Vejo, vou acompanhando, e estou bastante dentro dos acontecimentos. Normalmente não gosto muito de manifestar as minhas opiniões a esse aspeto.

E relativamente à Cultura em Portugal?
Acho que o país tem uma cultura muito forte, no sentido em que a produção artística define também o modo de vida das pessoas que vivem neste sítio. Acho que espontaneamente a cultura é muito rica, há muita vontade de fazer coisas. No entanto, as políticas culturais que permitem incentivar e ajudar essas manifestações a florescer ficam muito aquém. Não acompanham a qualidade da matéria prima que aqui existe.

É difícil viver da música em Portugal?
Acredito que seja possível fazermos um caminho, com melhores condições para se viver da música, para se fazer cinema, poesia, ou outras artes. Mas mais do que sermos criativos, precisamos de um espírito construtivo. Só assim conseguimos produzir coisas mais sólidas e que sirvam melhor toda a gente. Não apenas para quem vive e trabalha, mas para quem a consome. Os espetáculos e a arte são um modo de os artistas existirem, mas destinam-se sobretudo para quem consome essa arte.
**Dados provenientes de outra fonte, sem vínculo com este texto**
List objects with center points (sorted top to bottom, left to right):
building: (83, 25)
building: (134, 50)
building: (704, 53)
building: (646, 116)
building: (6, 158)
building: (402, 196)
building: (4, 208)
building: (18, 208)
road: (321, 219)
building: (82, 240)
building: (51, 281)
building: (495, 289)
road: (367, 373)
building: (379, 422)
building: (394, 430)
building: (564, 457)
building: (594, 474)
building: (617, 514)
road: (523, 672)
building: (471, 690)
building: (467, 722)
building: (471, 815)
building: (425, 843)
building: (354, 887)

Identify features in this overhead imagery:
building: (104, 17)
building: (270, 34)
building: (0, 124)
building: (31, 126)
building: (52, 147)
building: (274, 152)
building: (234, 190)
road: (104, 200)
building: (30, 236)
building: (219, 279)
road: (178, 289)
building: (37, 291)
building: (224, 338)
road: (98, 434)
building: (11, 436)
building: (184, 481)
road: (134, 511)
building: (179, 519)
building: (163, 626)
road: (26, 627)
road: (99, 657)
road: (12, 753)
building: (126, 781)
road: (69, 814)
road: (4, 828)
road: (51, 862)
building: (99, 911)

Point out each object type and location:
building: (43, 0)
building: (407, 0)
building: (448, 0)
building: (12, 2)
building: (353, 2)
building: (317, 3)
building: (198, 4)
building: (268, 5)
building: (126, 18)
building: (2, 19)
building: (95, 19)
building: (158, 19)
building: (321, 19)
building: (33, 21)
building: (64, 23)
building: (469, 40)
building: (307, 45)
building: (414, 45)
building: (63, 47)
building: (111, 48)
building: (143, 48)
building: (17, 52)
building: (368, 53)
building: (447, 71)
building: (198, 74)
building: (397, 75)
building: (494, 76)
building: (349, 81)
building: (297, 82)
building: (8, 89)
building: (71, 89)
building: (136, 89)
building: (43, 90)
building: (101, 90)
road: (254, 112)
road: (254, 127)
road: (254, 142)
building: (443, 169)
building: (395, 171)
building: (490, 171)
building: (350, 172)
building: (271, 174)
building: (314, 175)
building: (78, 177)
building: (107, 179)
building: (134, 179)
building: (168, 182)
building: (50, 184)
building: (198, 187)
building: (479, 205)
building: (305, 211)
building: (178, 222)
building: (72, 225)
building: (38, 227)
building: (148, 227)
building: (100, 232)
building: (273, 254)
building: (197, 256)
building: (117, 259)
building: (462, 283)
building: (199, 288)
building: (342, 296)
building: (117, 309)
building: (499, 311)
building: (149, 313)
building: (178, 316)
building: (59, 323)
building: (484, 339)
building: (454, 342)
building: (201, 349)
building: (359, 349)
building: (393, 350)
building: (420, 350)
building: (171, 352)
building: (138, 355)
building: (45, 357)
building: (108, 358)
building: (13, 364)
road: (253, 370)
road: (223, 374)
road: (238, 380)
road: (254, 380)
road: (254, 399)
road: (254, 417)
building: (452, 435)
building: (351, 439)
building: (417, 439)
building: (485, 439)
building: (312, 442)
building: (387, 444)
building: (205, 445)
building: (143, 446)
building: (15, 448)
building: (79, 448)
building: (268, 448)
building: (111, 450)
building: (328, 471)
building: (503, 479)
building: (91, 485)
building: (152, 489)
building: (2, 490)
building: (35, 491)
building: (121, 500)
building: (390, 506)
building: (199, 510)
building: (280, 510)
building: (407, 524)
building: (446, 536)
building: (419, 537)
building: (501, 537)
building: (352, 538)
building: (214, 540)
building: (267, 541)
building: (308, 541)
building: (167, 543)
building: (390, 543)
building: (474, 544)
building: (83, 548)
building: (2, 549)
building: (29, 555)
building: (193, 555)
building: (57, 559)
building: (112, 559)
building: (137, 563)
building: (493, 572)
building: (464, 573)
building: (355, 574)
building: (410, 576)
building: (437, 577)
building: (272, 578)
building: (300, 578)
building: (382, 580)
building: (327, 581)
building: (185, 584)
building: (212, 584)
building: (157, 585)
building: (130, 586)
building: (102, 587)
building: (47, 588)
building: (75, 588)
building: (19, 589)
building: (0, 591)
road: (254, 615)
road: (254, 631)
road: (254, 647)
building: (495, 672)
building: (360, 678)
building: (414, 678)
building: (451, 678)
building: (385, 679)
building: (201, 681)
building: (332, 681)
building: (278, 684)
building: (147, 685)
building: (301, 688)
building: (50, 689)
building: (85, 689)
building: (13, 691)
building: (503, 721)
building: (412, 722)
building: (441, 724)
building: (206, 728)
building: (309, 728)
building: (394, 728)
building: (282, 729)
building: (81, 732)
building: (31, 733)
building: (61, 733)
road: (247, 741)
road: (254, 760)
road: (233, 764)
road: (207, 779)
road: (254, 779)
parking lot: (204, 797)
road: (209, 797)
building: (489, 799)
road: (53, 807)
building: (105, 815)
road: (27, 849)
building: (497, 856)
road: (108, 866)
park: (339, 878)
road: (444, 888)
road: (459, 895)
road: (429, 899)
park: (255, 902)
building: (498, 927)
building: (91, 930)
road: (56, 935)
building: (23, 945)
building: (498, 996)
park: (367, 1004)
Falando em espetáculos, como vai ser tocar este disco em palco? Tem estado a preparar os primeiros concertos do ano?
Vou fazê-lo exatamente como o gravei: só voz e piano, ao primeiro take. A apresentação vai ser em Lisboa, dia 24, Albergaria, dia 3 de março em Castelo Branco, e dia 4 em Famalicão.

É muito meticuloso na preparação dos concertos?
É sempre importante preparar e gosto sempre de inventar qualquer coisa porque cada espetáculo tem a sua identidade. Neste registo é sempre importante saber como vai começar ou acabar. Mas tenho sempre liberdade para tocar outras músicas. A preparação é muito mental, mas não me escapo a muitas horas sentado ao piano a repetir as músicas que vou tocar.